### INSTRUCTIONS FOR THE TASK:
Reproduce the rows below exactly, beginning with the line that contains "catalogue / barcode: US 964008" and continuing through the last line of the rows.

### PROVIDED ENTRIES:
>> Begin

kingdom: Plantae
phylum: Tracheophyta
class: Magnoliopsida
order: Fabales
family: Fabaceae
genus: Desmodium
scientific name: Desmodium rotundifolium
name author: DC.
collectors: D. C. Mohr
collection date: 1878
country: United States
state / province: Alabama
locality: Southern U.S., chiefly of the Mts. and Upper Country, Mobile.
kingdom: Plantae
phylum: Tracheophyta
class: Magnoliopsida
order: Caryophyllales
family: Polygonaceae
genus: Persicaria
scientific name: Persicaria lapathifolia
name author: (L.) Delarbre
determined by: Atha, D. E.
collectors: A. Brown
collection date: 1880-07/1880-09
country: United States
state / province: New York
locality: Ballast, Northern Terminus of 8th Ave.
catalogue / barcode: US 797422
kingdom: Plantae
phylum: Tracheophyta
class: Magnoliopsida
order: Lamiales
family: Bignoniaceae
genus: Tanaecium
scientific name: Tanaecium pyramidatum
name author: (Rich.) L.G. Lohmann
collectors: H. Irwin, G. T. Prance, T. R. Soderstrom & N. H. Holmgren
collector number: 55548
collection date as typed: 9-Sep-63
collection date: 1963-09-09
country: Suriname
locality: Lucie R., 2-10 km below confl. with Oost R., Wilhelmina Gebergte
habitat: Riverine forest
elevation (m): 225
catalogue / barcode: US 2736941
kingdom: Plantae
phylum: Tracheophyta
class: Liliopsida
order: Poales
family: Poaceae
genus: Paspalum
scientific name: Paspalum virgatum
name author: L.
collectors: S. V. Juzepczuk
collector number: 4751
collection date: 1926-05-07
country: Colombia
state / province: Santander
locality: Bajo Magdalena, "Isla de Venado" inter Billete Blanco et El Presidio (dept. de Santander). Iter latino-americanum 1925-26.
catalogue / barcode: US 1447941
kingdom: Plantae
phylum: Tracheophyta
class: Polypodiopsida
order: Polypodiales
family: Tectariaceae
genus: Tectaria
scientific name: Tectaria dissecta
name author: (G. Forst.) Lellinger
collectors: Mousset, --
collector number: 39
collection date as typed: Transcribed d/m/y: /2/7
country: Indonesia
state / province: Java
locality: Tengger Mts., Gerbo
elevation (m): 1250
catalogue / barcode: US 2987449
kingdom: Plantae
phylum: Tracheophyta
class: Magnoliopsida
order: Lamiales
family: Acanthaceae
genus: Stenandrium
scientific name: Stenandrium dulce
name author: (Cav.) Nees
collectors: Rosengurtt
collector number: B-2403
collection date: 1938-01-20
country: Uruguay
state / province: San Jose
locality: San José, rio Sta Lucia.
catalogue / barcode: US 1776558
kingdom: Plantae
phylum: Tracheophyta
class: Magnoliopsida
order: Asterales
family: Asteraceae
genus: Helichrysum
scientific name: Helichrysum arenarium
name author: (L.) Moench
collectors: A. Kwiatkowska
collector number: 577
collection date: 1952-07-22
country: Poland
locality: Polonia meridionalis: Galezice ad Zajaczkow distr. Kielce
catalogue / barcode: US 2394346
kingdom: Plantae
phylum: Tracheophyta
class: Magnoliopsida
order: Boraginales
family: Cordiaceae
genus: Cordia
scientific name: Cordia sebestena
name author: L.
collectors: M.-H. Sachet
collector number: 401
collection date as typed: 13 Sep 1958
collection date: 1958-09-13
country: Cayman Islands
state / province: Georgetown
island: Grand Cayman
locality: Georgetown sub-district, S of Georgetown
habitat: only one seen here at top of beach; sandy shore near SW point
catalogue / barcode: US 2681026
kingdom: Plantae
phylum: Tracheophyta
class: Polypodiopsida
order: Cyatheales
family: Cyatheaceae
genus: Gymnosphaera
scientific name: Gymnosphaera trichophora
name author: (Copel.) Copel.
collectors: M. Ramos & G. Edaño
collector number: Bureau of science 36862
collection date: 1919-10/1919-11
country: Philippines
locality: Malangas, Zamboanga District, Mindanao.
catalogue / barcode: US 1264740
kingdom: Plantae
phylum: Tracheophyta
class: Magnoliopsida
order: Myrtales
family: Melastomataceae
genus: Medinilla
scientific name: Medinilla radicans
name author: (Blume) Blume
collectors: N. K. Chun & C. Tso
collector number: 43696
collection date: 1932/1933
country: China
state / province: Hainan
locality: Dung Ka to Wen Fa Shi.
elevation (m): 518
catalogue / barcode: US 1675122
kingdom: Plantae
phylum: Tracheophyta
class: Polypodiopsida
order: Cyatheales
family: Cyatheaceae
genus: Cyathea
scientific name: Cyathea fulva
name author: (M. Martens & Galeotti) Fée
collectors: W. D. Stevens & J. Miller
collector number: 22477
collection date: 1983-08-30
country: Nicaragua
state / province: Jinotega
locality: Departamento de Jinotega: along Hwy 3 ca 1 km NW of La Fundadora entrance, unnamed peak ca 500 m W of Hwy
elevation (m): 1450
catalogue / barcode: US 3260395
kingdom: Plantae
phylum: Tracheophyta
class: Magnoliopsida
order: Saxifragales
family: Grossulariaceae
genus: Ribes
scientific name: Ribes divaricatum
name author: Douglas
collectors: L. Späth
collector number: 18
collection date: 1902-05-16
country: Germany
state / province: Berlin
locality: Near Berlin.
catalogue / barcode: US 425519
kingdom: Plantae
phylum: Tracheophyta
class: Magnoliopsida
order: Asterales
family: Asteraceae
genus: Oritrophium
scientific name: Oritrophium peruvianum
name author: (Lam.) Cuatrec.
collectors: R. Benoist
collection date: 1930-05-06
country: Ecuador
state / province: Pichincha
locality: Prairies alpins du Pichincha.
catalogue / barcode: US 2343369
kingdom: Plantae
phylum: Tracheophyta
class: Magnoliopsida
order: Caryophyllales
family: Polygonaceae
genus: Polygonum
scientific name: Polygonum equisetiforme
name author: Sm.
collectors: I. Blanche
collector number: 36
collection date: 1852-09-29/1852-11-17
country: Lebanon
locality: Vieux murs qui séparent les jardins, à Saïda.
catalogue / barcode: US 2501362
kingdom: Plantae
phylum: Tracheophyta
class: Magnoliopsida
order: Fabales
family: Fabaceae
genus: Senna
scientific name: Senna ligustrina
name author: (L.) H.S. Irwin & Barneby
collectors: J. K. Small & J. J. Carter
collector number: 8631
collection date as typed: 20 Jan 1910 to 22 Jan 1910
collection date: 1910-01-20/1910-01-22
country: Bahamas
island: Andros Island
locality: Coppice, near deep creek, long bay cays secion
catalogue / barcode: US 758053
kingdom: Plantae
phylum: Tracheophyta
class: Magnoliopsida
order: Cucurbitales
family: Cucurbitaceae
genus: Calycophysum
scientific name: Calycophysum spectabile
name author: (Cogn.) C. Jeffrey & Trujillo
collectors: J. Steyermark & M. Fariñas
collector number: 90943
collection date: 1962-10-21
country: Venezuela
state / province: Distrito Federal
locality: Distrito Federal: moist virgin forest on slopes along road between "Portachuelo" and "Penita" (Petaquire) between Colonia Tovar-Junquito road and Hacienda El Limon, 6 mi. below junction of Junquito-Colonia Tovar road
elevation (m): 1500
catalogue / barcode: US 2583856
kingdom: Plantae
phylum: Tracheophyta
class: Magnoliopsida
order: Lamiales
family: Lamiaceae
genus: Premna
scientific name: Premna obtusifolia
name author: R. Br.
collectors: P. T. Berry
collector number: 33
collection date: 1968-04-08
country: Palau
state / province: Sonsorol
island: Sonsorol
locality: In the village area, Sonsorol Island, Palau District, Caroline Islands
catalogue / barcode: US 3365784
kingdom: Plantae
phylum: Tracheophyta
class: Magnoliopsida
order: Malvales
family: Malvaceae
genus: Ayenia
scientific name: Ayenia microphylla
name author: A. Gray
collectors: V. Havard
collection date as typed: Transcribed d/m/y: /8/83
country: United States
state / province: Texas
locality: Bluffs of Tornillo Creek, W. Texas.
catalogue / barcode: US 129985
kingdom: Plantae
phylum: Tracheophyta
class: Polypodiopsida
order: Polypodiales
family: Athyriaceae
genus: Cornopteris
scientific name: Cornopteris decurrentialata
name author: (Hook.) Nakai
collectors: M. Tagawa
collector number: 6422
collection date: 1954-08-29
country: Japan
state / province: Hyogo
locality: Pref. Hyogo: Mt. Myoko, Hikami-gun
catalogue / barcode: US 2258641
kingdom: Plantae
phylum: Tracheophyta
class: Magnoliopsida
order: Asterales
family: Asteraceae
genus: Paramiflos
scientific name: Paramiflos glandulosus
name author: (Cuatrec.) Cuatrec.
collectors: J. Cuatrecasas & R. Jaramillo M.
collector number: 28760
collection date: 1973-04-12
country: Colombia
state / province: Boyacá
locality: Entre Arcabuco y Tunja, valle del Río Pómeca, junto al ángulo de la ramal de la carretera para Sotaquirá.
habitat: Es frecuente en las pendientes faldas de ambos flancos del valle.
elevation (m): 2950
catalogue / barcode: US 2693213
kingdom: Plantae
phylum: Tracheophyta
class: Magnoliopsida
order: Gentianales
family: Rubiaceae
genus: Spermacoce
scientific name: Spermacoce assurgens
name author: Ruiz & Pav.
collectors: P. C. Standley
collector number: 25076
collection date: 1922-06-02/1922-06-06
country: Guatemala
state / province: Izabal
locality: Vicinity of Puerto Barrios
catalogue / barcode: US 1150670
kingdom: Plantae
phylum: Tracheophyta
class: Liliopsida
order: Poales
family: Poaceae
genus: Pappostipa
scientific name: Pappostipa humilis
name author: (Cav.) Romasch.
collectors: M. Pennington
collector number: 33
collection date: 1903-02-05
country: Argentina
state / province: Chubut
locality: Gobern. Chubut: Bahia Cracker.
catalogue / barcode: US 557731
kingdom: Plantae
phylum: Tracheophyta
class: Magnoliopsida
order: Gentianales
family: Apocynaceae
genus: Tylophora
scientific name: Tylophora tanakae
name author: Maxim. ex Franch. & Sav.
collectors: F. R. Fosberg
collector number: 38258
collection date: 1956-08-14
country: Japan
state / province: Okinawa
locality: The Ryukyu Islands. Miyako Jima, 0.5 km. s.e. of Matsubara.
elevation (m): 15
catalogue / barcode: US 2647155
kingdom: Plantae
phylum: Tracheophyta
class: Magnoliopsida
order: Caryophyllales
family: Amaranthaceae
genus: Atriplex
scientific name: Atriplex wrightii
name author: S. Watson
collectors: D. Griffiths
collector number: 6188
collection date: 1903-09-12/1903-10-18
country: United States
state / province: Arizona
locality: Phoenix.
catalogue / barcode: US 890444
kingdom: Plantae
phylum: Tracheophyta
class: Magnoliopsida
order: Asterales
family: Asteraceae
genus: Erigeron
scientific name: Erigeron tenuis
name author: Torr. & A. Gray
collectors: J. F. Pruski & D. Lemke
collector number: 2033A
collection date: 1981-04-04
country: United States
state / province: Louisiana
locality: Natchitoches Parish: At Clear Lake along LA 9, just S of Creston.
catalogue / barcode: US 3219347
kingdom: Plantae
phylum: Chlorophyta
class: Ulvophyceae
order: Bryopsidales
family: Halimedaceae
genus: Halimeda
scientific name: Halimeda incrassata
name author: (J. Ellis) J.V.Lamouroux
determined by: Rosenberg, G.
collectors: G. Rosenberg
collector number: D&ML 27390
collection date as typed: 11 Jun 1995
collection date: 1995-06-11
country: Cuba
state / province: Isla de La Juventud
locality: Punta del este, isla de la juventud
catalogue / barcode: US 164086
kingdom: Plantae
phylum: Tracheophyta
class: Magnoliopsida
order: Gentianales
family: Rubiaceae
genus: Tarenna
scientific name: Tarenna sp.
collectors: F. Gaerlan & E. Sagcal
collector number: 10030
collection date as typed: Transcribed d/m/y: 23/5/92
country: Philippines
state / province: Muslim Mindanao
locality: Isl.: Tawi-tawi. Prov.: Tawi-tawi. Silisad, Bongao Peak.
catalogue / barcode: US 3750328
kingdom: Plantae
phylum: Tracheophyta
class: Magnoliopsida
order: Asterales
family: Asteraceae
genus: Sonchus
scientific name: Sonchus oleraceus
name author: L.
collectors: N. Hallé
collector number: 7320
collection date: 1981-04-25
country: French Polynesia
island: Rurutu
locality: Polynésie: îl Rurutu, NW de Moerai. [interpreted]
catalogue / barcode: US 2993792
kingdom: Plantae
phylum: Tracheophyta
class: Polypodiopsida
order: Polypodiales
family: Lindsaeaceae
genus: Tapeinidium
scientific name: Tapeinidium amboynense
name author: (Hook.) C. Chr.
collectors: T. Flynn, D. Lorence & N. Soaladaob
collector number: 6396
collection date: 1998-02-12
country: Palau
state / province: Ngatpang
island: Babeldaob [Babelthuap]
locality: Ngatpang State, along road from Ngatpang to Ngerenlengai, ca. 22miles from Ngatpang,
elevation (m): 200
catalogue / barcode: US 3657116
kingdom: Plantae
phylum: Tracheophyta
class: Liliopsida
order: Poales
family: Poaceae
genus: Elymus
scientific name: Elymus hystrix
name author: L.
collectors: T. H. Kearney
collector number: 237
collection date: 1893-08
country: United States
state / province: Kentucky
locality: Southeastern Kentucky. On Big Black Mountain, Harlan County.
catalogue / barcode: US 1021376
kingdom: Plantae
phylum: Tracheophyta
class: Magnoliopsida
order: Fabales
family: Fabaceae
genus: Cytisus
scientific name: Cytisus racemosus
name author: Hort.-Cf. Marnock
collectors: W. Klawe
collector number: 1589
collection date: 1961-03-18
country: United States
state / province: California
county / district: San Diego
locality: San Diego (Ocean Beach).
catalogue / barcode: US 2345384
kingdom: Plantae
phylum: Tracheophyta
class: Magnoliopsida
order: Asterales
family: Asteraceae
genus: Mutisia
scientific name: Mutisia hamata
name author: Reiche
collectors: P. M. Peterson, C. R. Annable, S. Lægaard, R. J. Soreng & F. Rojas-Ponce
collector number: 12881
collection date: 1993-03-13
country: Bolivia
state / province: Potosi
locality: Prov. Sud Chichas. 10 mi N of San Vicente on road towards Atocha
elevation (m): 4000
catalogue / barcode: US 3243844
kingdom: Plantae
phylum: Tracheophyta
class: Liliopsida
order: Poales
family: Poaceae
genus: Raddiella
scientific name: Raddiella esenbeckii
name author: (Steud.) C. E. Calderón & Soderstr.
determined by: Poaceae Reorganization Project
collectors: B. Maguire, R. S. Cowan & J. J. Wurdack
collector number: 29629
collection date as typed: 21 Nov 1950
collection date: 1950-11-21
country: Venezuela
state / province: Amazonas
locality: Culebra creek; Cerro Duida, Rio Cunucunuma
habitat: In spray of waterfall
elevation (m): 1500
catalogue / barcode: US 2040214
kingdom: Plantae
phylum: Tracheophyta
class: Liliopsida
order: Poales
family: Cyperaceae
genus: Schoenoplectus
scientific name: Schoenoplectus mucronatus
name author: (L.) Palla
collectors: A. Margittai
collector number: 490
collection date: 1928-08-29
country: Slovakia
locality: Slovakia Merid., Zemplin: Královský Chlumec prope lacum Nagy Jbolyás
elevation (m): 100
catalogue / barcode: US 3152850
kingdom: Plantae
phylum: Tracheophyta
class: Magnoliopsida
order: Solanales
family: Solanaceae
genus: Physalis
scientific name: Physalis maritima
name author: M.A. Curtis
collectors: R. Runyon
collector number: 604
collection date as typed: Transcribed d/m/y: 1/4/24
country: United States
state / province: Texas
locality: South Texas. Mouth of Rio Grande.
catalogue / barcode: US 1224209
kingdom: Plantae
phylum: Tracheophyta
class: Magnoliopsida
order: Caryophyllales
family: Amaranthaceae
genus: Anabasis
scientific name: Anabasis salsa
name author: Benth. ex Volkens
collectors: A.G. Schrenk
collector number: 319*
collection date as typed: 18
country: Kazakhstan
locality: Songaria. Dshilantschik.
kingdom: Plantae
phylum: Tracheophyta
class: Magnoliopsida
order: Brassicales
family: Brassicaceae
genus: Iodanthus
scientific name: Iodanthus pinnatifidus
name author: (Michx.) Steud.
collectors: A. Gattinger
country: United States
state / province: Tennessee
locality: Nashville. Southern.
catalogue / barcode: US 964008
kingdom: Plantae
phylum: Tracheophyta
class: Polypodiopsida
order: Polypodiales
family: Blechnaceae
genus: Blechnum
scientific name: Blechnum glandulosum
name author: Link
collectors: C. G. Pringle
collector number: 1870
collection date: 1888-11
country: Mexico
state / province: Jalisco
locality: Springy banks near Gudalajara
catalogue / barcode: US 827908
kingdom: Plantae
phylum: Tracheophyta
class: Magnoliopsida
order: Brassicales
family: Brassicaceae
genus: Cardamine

>> End

### TASK SOLUTION:
catalogue / barcode: US 964008
kingdom: Plantae
phylum: Tracheophyta
class: Polypodiopsida
order: Polypodiales
family: Blechnaceae
genus: Blechnum
scientific name: Blechnum glandulosum
name author: Link
collectors: C. G. Pringle
collector number: 1870
collection date: 1888-11
country: Mexico
state / province: Jalisco
locality: Springy banks near Gudalajara
catalogue / barcode: US 827908
kingdom: Plantae
phylum: Tracheophyta
class: Magnoliopsida
order: Brassicales
family: Brassicaceae
genus: Cardamine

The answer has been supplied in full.